### Problem details
All lines from the one with "histopathology image of" to the end of the material, both included, are to be written out exactly and without anything else.

### The data
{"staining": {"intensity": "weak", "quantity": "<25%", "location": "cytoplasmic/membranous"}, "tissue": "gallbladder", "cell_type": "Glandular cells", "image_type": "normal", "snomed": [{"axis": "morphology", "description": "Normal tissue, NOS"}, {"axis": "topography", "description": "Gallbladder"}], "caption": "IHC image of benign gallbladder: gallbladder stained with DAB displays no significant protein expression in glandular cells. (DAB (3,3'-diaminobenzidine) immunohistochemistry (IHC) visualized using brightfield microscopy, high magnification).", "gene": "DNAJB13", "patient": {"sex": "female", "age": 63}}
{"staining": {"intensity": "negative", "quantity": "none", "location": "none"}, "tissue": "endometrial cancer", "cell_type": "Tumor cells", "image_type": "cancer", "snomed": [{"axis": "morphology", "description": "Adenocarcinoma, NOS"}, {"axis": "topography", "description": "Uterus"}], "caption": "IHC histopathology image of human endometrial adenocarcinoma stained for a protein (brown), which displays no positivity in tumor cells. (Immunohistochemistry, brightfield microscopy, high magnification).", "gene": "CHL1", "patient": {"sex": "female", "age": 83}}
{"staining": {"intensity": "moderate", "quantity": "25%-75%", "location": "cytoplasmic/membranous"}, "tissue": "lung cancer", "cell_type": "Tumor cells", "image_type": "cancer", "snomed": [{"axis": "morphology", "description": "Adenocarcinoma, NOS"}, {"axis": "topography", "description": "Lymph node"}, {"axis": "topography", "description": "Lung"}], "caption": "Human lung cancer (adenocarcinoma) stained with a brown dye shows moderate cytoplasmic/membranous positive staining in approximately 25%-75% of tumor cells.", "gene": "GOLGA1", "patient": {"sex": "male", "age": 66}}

### Reply
{"staining": {"intensity": "negative", "quantity": "none", "location": "none"}, "tissue": "endometrial cancer", "cell_type": "Tumor cells", "image_type": "cancer", "snomed": [{"axis": "morphology", "description": "Adenocarcinoma, NOS"}, {"axis": "topography", "description": "Uterus"}], "caption": "IHC histopathology image of human endometrial adenocarcinoma stained for a protein (brown), which displays no positivity in tumor cells. (Immunohistochemistry, brightfield microscopy, high magnification).", "gene": "CHL1", "patient": {"sex": "female", "age": 83}}
{"staining": {"intensity": "moderate", "quantity": "25%-75%", "location": "cytoplasmic/membranous"}, "tissue": "lung cancer", "cell_type": "Tumor cells", "image_type": "cancer", "snomed": [{"axis": "morphology", "description": "Adenocarcinoma, NOS"}, {"axis": "topography", "description": "Lymph node"}, {"axis": "topography", "description": "Lung"}], "caption": "Human lung cancer (adenocarcinoma) stained with a brown dye shows moderate cytoplasmic/membranous positive staining in approximately 25%-75% of tumor cells.", "gene": "GOLGA1", "patient": {"sex": "male", "age": 66}}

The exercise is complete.